Paul-André Proulx

Littérature Québecoises

Chabot, Sébastien

Le Chant des mouches. Éd. Alto, 2007, 162 p.

L'Agonie des régions

Le Chant des mouches nous plonge au cœur d'un village fictif de la Matapédia, très révélateur de la mentalité qui caractérise les régions à l'échelle nationale. L'auteur exhibe une population qui se rive avec acharnement à ses discordes. Quand l'atmosphère se lénifie quelque peu, d'aucuns s'empressent de tourner le vent pour que se perpétuent les disputes qui les divisent. Tout mouvement qui favoriserait des accommodements raisonnables est contrebuté avec fermeté.

Cet esprit d'affrontement caractérise Sainte-Souffrance, situé en bordure de la rivière Matalik. La toponymie ne peut être plus juste. Les villageois se divisent en deux clans, qui entretiennent des rapports haineux en raison de l'interprétation qu'ils donne de la disparition de leur église. Celui des torpilleurs soutient qu'elle a explosé en laissant un trou béant. Celui des flotteurs croit plutôt qu'elle fut emportée par la crue des eaux. Ces prémisses irréconciliables ont créé deux ghettos, situés de part et d'autre de l'ancien emplacement de leur lieu de culte. Comment raccommoder une population ainsi déchirée? Rien de mieux pour refroidir les esprits échauffés que de favoriser la solution de la " pépine ". On décide donc de construire un pont, comme à la belle époque de Maurice Duplessis. La nouvelle structure aura-t-elle l'effet escompté? Voilà le dilemme. En tout cas, deux orphelins de la paroisse y croient dur comme fer, le curé et un musicien, qui a composé Le Chant des mouches, une œuvre que l'on jouera le jour de son inauguration.

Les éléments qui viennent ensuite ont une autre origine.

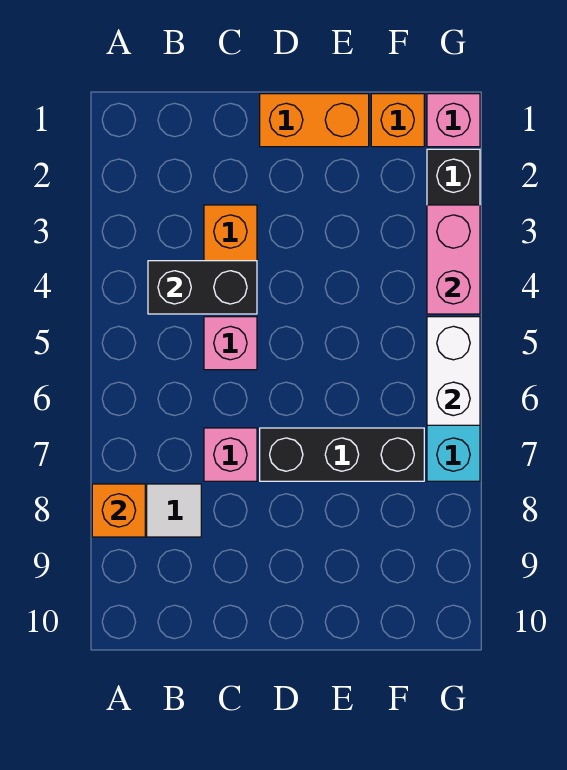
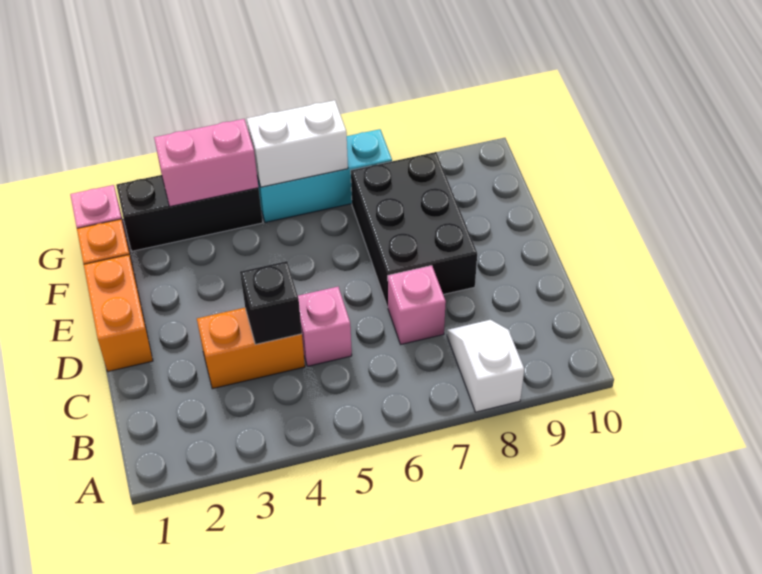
orange 1x1 brick [92,484,145,537] -> none
black 1x2 brick [148,261,257,314] -> black 1x1 brick [240,261,302,344]
black 1x3 brick [260,428,424,481] -> black 2x3 brick [351,152,477,307]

Aucune rédemption ne se profile dans la bourgade. Certains habitants de Sainte-Souffrance (les Souffretins) envisagent même de s'établir au Nouveau-Brunswick, d'autant plus que la Holy Grail Incorporated, la seule entreprise du village, a fermé ses portes, sans compter la perte de leur église, où, au moins, leurs croyances les rassemblaient. Dépouillés de leurs points de repère, ils attendent un messie, dont Madame Lamproie s'empresse de tenir le rôle avec les " zeureux ", un organisme à but lucratif qui profite de la manne créée par ce vacuum. L'auteur décrit bien ce milieu de vie saigné de sa substance sans que le pouvoir politique ne lève le petit doigt pour stopper l'hémorragie. Comme La Héronnière de Lise Tremblay, ce roman sonne le glas des clichés favorables aux soi-disant havres de paix de nos régions.

Pour édulcorer son constat, Sébastien Chabot emprunte la voie d'un conte, qui n'en précise pas moins les enjeux dont dépend l'avenir des villages du Québec. Avec une écriture soignée, il montre, avec brio et humour pour ne pas en pleurer, comment on se tire dans le pied. En fait, il prend le contre-pied de Fred Pellerin, qui présente Saint-Élie-de-Caxtion comme un village où il fait bon vivre.